■ GIVEN TEXT ■
☆ ☆ ☆ ☆ ☆ ☆ ☆

The Data-Driven Classroom

   by Stephen Smith

Like many of her students, Professor Anna Dollár waits until the last moment to prepare for class. But Dollar's not procrastinating. She's calibrating.

Engineering Professor Anna Dollár teaching at Miami University in Ohio. (Photo: Stephen Smith)

Two hours before class time, Dollár punches up a "learning dashboard" on her computer. She sees a set of screens and graphs detailing how well each of the 30 students in her engineering statics class understood their homework, which was due at midnight last night. Dollár then changes her plan for class; today's discussion will focus on just the material that has the most students struggling.

"I have to have a bag of tricks, if you will, and make the decision in the very last moment which tricks I'm going to use," Dollár says.

Welcome to the data-driven classroom, an approach proponents say promises deeper learning in less time than the standard textbook-and-lecture format. Dollár's class is part of the Open Learning Initiative (OLI) championed by Carnegie Mellon University in Pittsburgh, a school known for its research into the cognitive science of learning.

Anna Dollár is a professor of mechanical and manufacturing engineering at Miami University of Ohio. She co-authored the statics course -- a fundamental engineering class on how objects and forces behave -- with Carnegie Mellon professor Paul Steif.

There are 12 current OLI classes online. Most are introductory science and engineering courses, but there's also logic and French. Much of the courseware is free. A fee is charged for some classes no longer supported by grant funding. OLI has been adopted by faculty at 133 other public universities and community colleges.

An exercise from Anna Dollár's Engineering Statics course. (Credit: Carnegie Mellon)

Dollár's students do much of their coursework online before the class sessions. They get no printed textbook. They read the lessons on their laptops and watch videos of physics demonstrations. Students work through homework problems -- called "learn by doing" -- and call on virtual tutors whenever they want, by clicking a green "hint" button in the corner of the exercise. Software records each step of a student's work and delivers the homework data to the learning dashboard Dollár opened minutes ago.

The process is called adaptive learning. The software adapts the online material to zero in on concepts or problems where individual students need the most help, rather than offering a boilerplate set of lectures and homework to everyone regardless of how they're doing in class. The professor, in turn, adapts the work in the classroom based on data in the learning dashboard.

This just-in-time style of teaching is more time-intensive for the instructor than old-style lecturing, Dollár says. "But on the other hand," she adds, "[it's] so much more rewarding. I don't lose my students after the first ten minutes. Let's face it: after ten minutes of lecture, a lot of students start thinking about something completely different."

New Students, New Tools

The OLI at Carnegie Mellon University (CMU) has the ambitious goal of fundamentally transforming higher education. OLI Director Candace Thille says most college classrooms still work they way they have for generations: students read a textbook, attend lectures or discussions, takes tests and write papers and wait for days or weeks to find out if they're learning what they need to in order to pass. Meanwhile, Thille says, more American freshmen show up on college campuses each year with a wider range of disparities in academic preparation and abilities.

"So we're being asked to serve not only a greater number of students but this greater diversity of students," Thille says. "The tools and methods that we had developed to serve a much smaller, much more homogeneous population don't fit for the challenge before us."

Marsha Lovett (Photo: Stephen Smith)

☆ ☆ ☆ ☆ ☆ ☆ ☆

(Collected data entries)
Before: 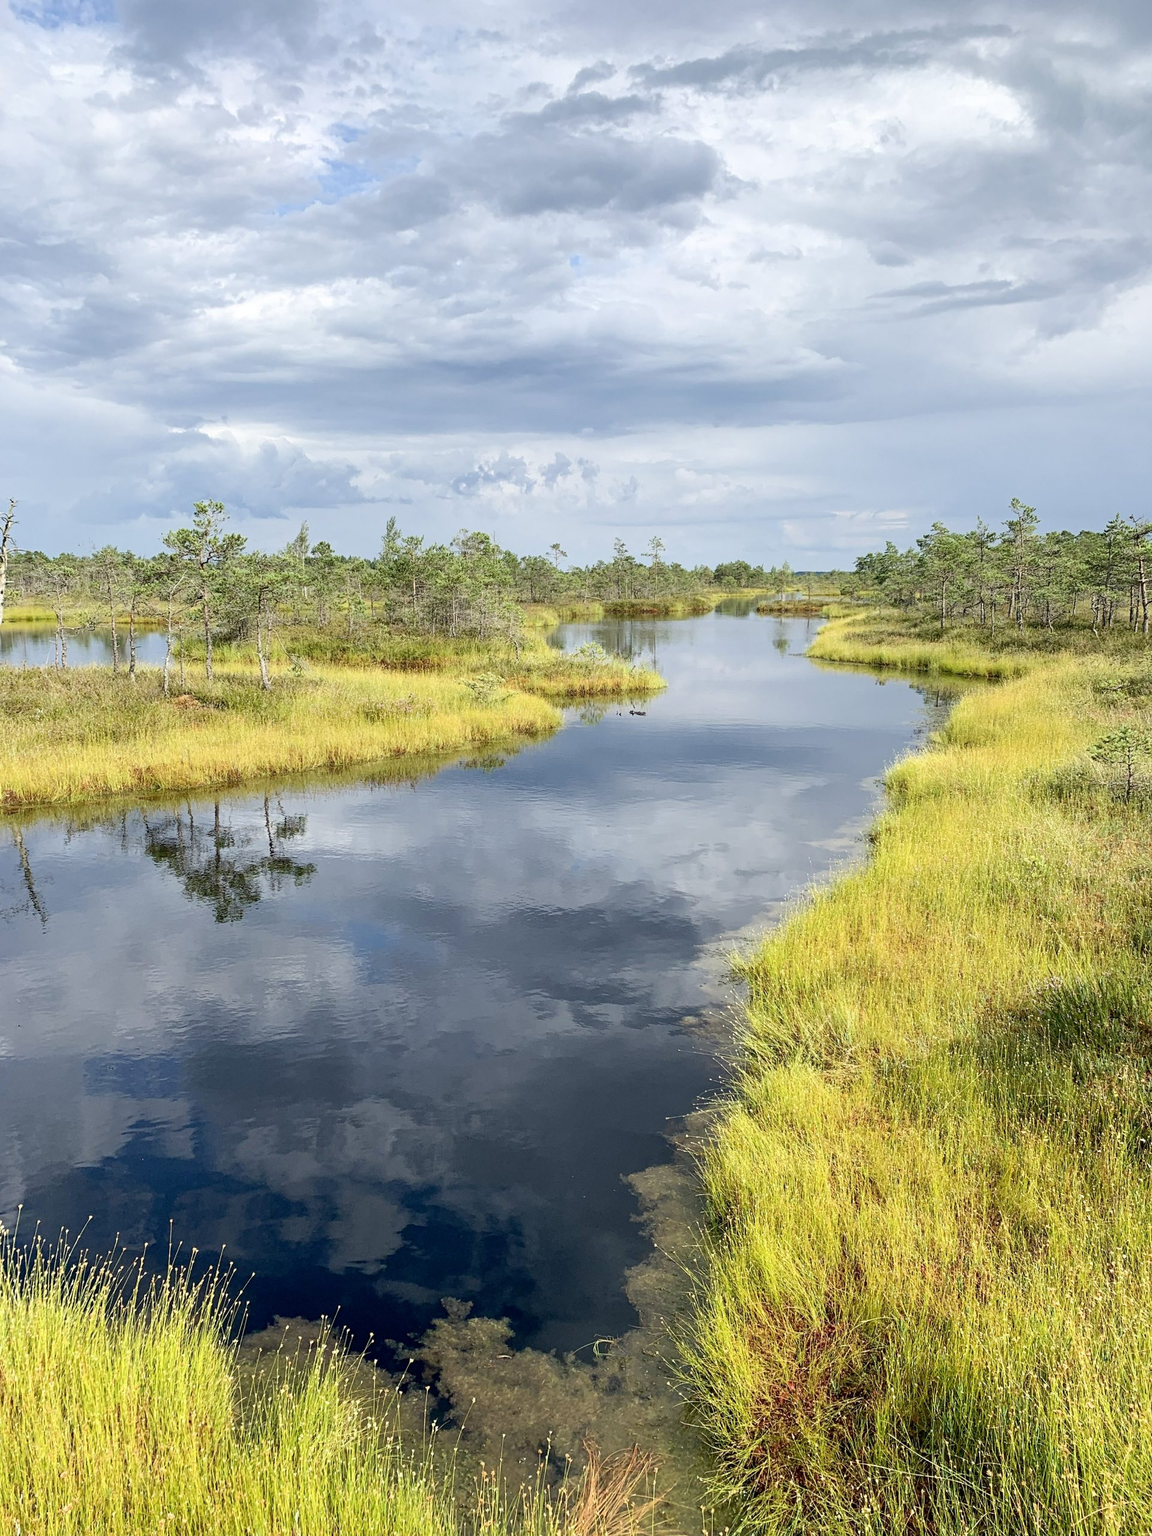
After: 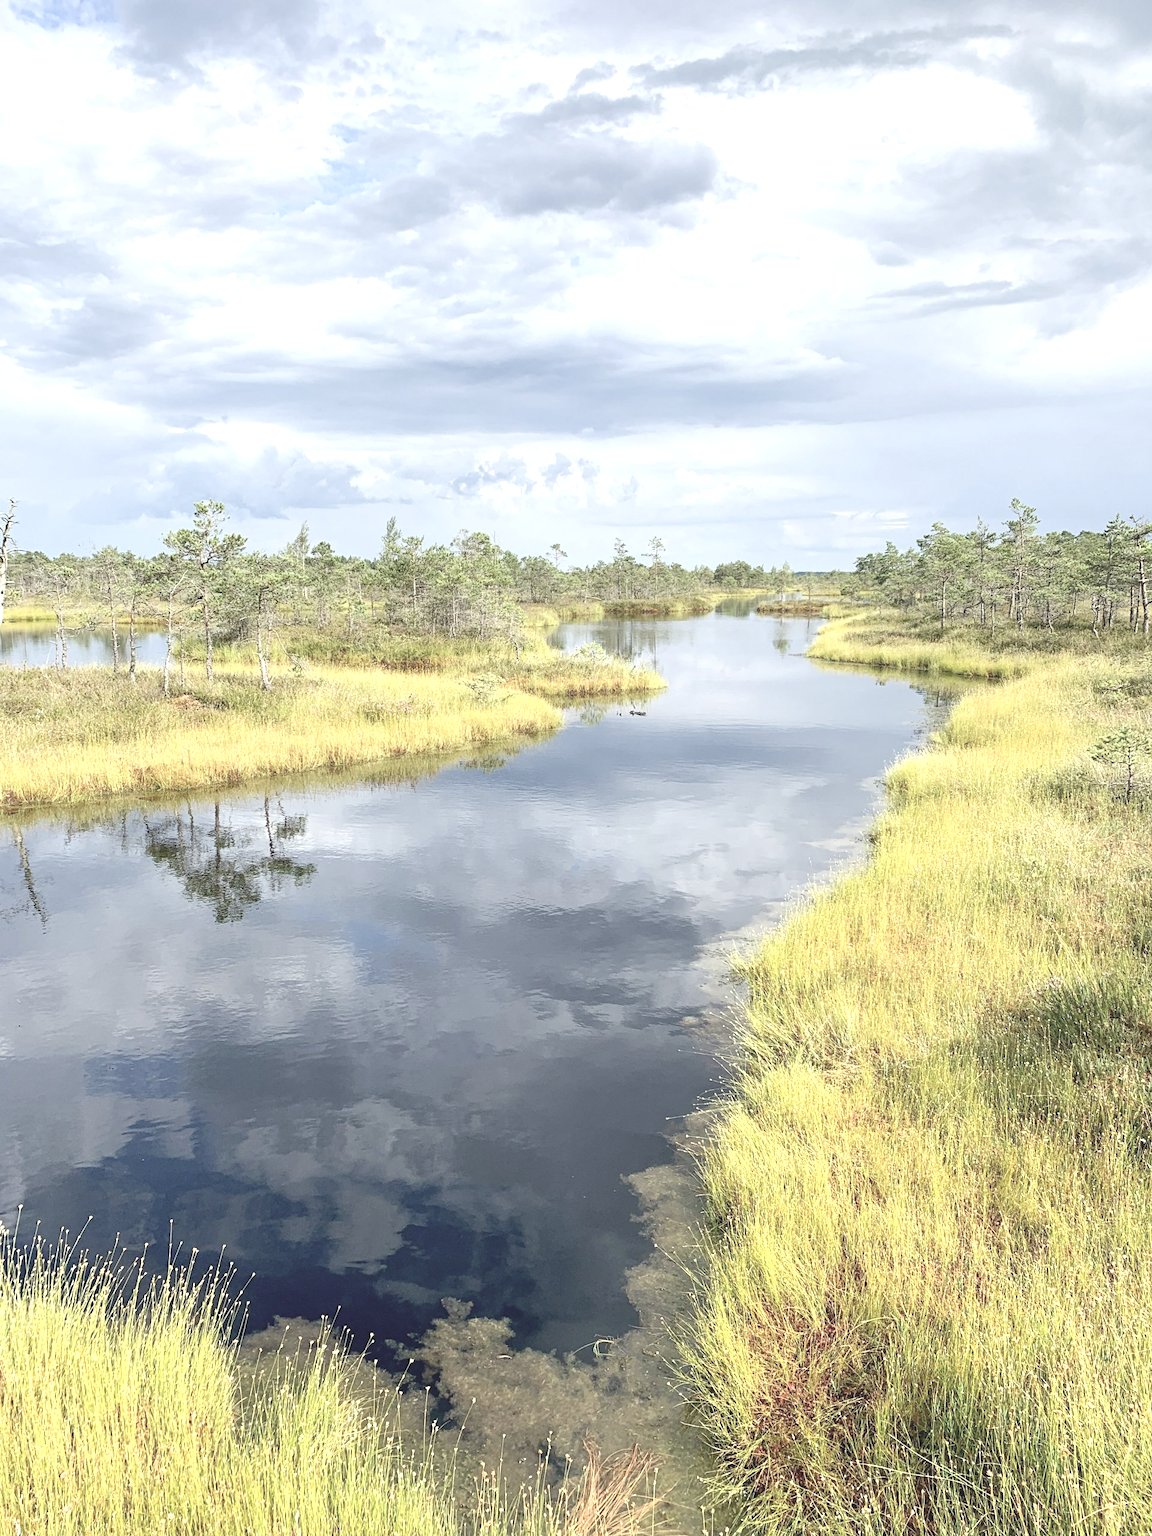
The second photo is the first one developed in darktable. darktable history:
exposure: black level correction 0, exposure 1.199 EV, compensate exposure bias true, compensate highlight preservation false
contrast brightness saturation: contrast -0.269, saturation -0.428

☆ ☆ ☆ ☆ ☆ ☆ ☆

■ SET PROBLEM ■
From the article on the data-driven classroom, quote the passage that begins at the words "Anna Dollár is" and stops after the words "and community colleges.".

■ FULL SOLUTION ■
Anna Dollár is a professor of mechanical and manufacturing engineering at Miami University of Ohio. She co-authored the statics course -- a fundamental engineering class on how objects and forces behave -- with Carnegie Mellon professor Paul Steif.

There are 12 current OLI classes online. Most are introductory science and engineering courses, but there's also logic and French. Much of the courseware is free. A fee is charged for some classes no longer supported by grant funding. OLI has been adopted by faculty at 133 other public universities and community colleges.